▸ **Extract**
POPULATION DISTRIBUTION AND CHANGE
Queensland's population is concentrated in the south-eastern corner of the State in the Statistical Divisions (SDs) of Brisbane and Moreton, which have 45.6% and 20.2% of the population, respectively. The growth of the proportion of the Queensland population living in this south-east region continues to increase steadily from 64.3% in 1997 to 65.7% in 2002. The mainly pastoral areas in the west of the State are sparsely populated, with the North West, South West and Central West SDs collectively containing only 2.0% of the State's population.
The south-east corner of Queensland (the Moreton and Brisbane SDs) experienced an increase of 61,900 people in the year to June 2002, accounting for four-fifths (79.1%) of Queensland's growth for the period.
Low to moderate growth was recorded in most of the remaining SDs in Queensland in 2001-2002. Northern, Mackay and Wide Bay-Burnett SDs recorded increases of 3,700 (1.9%), 2,100 (1.5%) and 3,300 (1.4%) people respectively.
For the period 2001-02, North West and South West SDs recorded small declines of 232 and 15 persons respectively.

▸ **The records**
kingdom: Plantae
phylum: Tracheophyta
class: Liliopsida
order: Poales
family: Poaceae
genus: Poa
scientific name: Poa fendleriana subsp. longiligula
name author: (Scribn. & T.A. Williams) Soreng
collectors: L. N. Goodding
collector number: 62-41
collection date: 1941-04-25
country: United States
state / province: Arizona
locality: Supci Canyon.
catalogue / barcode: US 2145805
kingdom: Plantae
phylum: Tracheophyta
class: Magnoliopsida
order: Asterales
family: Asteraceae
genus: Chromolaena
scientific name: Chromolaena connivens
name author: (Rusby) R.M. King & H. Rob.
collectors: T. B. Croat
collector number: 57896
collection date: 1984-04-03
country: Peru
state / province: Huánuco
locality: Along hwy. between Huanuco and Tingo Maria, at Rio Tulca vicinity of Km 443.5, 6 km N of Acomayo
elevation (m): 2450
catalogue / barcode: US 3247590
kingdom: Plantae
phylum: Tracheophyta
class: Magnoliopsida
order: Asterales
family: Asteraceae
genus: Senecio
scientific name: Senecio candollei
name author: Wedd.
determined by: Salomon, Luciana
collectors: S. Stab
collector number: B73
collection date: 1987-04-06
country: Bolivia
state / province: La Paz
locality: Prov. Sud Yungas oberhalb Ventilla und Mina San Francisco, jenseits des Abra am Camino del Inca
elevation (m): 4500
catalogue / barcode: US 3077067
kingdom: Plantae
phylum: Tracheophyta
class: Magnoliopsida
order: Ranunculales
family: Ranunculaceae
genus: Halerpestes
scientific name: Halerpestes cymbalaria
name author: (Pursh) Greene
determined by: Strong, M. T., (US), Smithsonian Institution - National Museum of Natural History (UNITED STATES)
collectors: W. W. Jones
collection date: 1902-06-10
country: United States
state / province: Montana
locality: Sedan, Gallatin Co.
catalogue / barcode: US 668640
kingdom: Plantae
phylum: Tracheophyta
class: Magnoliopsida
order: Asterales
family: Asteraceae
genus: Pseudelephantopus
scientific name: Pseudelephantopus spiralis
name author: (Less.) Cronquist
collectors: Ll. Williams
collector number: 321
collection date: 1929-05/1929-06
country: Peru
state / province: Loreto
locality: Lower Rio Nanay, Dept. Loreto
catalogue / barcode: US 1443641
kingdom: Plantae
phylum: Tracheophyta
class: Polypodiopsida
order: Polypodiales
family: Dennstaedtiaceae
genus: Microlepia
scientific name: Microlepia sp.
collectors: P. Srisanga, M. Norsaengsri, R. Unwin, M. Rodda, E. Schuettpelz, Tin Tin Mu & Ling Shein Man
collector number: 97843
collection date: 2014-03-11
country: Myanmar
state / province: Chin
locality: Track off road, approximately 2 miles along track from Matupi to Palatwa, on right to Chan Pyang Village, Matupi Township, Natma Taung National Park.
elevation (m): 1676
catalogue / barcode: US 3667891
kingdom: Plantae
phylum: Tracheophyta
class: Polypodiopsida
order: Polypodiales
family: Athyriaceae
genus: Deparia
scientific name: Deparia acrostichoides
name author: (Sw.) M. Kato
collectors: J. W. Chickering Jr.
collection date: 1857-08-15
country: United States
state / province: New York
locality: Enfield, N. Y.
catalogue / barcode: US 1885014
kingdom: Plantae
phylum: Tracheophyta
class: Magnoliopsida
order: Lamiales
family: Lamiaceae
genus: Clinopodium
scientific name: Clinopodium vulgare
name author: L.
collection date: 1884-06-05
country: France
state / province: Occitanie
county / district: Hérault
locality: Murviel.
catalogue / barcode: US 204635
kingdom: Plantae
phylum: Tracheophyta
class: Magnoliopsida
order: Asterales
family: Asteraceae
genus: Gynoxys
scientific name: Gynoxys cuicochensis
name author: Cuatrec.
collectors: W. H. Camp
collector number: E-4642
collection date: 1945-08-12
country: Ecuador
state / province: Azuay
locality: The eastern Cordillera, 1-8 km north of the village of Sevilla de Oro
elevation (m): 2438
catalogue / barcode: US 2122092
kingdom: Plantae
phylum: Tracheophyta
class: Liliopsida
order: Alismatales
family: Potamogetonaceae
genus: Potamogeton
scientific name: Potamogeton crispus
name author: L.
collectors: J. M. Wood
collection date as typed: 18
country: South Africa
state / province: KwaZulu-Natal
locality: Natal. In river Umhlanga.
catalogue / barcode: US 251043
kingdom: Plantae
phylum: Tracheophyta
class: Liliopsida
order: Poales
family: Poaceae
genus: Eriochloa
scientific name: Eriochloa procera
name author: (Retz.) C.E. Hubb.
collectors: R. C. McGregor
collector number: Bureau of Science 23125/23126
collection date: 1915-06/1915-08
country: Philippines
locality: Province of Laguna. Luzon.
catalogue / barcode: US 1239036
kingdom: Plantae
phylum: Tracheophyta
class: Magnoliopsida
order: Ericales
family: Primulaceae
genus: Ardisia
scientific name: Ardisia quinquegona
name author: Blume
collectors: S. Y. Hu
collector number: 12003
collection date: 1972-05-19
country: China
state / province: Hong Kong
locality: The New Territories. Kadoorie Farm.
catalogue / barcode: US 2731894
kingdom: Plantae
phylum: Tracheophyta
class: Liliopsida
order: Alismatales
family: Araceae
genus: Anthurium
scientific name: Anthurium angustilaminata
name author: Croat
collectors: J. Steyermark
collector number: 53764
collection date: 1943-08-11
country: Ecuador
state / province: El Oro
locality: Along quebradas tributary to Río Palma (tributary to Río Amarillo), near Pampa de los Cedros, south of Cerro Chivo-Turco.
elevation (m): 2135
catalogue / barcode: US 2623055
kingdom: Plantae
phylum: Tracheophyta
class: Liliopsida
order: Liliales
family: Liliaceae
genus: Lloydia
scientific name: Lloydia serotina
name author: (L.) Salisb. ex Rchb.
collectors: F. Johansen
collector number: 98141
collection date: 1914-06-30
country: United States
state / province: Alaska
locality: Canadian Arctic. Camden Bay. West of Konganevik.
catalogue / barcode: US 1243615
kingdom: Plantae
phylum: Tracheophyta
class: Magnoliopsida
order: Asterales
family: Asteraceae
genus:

▸ **Requirement 1**
Rewrite the paragraph of the Queensland population text that begins "Queensland's population is concentrated" as a concise bulleted list, keeping its main facts.
▸ **Requirement 2**
Convert the stretch of the listing from its first line through the line containing "state / province: La Paz" into a Markdown table with the columns Number and Record line, omitting blank lines.
The Queensland population text has no connection to the listing.

▸ **Full response 1**
- Queensland's population is concentrated in the State's south-eastern corner, in the Brisbane (45.6%) and Moreton (20.2%) Statistical Divisions.
- The share of the State's population living in this south-east region rose steadily from 64.3% in 1997 to 65.7% in 2002.
- The mainly pastoral western areas are sparsely populated: the North West, South West and Central West SDs together hold only 2.0% of the State's population.

▸ **Full response 2**
| Number | Record line |
|---|---|
| 1 | kingdom: Plantae |
| 2 | phylum: Tracheophyta |
| 3 | class: Liliopsida |
| 4 | order: Poales |
| 5 | family: Poaceae |
| 6 | genus: Poa |
| 7 | scientific name: Poa fendleriana subsp. longiligula |
| 8 | name author: (Scribn. & T.A. Williams) Soreng |
| 9 | collectors: L. N. Goodding |
| 10 | collector number: 62-41 |
| 11 | collection date: 1941-04-25 |
| 12 | country: United States |
| 13 | state / province: Arizona |
| 14 | locality: Supci Canyon. |
| 15 | catalogue / barcode: US 2145805 |
| 16 | kingdom: Plantae |
| 17 | phylum: Tracheophyta |
| 18 | class: Magnoliopsida |
| 19 | order: Asterales |
| 20 | family: Asteraceae |
| 21 | genus: Chromolaena |
| 22 | scientific name: Chromolaena connivens |
| 23 | name author: (Rusby) R.M. King & H. Rob. |
| 24 | collectors: T. B. Croat |
| 25 | collector number: 57896 |
| 26 | collection date: 1984-04-03 |
| 27 | country: Peru |
| 28 | state / province: Huánuco |
| 29 | locality: Along hwy. between Huanuco and Tingo Maria, at Rio Tulca vicinity of Km 443.5, 6 km N of Acomayo |
| 30 | elevation (m): 2450 |
| 31 | catalogue / barcode: US 3247590 |
| 32 | kingdom: Plantae |
| 33 | phylum: Tracheophyta |
| 34 | class: Magnoliopsida |
| 35 | order: Asterales |
| 36 | family: Asteraceae |
| 37 | genus: Senecio |
| 38 | scientific name: Senecio candollei |
| 39 | name author: Wedd. |
| 40 | determined by: Salomon, Luciana |
| 41 | collectors: S. Stab |
| 42 | collector number: B73 |
| 43 | collection date: 1987-04-06 |
| 44 | country: Bolivia |
| 45 | state / province: La Paz |